A1. Experimental hardware Setup Overview

1 Introduction

In the laboratory, an experimental test bench setup is formed as a part of this research. The

initial works of setting up a simple system with a squirrel cage induction generator has been

completed and some basic experiments have been carried out to verify the working

procedure of a wind generation prototype system with squirrel cage induction generator

connected to the system. However, the implementation of a DFIG with its control system

was beyond the scope of this thesis. All the equipment was brought from TERCO, a

company which builds educational equipment. The equipment list that has been arranged is;

2 Laboratory Equipment’s for Wind Energy Test Bench

The following hardware and accessories were used for preparing the laboratory test bench

system;

Test Bench

Wind Mill Control Unit (MV4250)

Torque meter (MV 1054)

Induction Motor Squirrel Cage (MV1009)

Induction Motor Wound Rotor (MV 1007)

DC motor (MV 1034)

Synchronous Motor (MV 1027)

Resistive load (MV1010)

Capacitor Bank

Multi meter

Lamp

Power Pack (MV 1302)

148

IG Starter (MV 2306)

DC Machine (MV 1028)

DSP Board (DS1104) installed in a computer.

3 Wind Mill Controller Unit

The significant equipment of this setup is the TERCO Wind Mill Control Unit (MV4250).

It is a controller unit which has a 4-quadrate Rectifier and infinite bus system

connected/built inside.
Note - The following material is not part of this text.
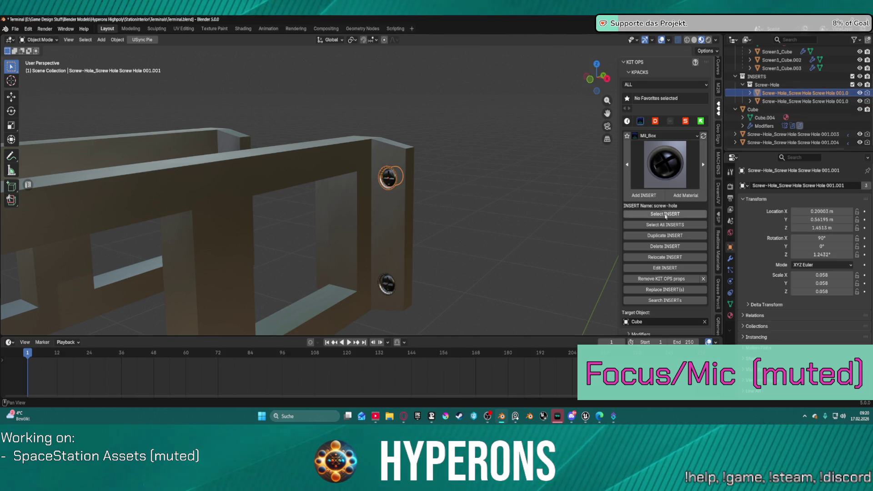
click(665, 235)
middle_drag(347, 184, 380, 191)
It is basically designed to be connected with a squirrel cage

induction generator which might be driven by another machine or may be connected to the

wind turbine rotor blade in a real environment. The controller unit will help to get the

excitation for the induction generator and can produce AC voltage of different frequencies

depending on the requirement. The actual equipment picture is given here for further

reference.

Fig. 72 Wind Mill Controller Unit (MV4250) from TERCO.

149

The principle single line diagram of the asynchronous wind mill controller unit is also

given here to demonstrate the working principle of this controller unit. Here it shows that

the induction generator is connected to the designated 3 ports for 3 phase system. There are

current and voltage measurement systems to give the output data indication after that. The

built-in capacitor bank for excitation control and compensating inductances are connected

in parallel with the system. The capacitor values can be changed to some defined level and

capacitance of the system can be increased gradually to compensate the effect of load

connected to the system. It will indicate that if the load is increased the system will need

more capacitor to give more reactive power supply to the system. The inductance basically

is required to keep the voltage level within a reasonable limit. In the actual wind energy

system, to limit the wind energy in a high wind scenario, It needs a compensating element

to control the system voltage. The inductance works here as that compensating element.

After that a three phase rectifier bridge is placed to supply a floating DC voltage (which is

dependent upon the input 3 phase ac voltage) to the output side of the system. A high

voltage DC line is modeled as built in for the system which can be altered between two

options, either short line or long line. It is an internal model and the transmission line

parameters are fixed for the system (both long and short DC voltage line model). The

transmission line is characterized by taking into account the effect of resistance and

inductances.

Fig. 73 Single line diagram of the Wind Mill Controller Unit arrangement.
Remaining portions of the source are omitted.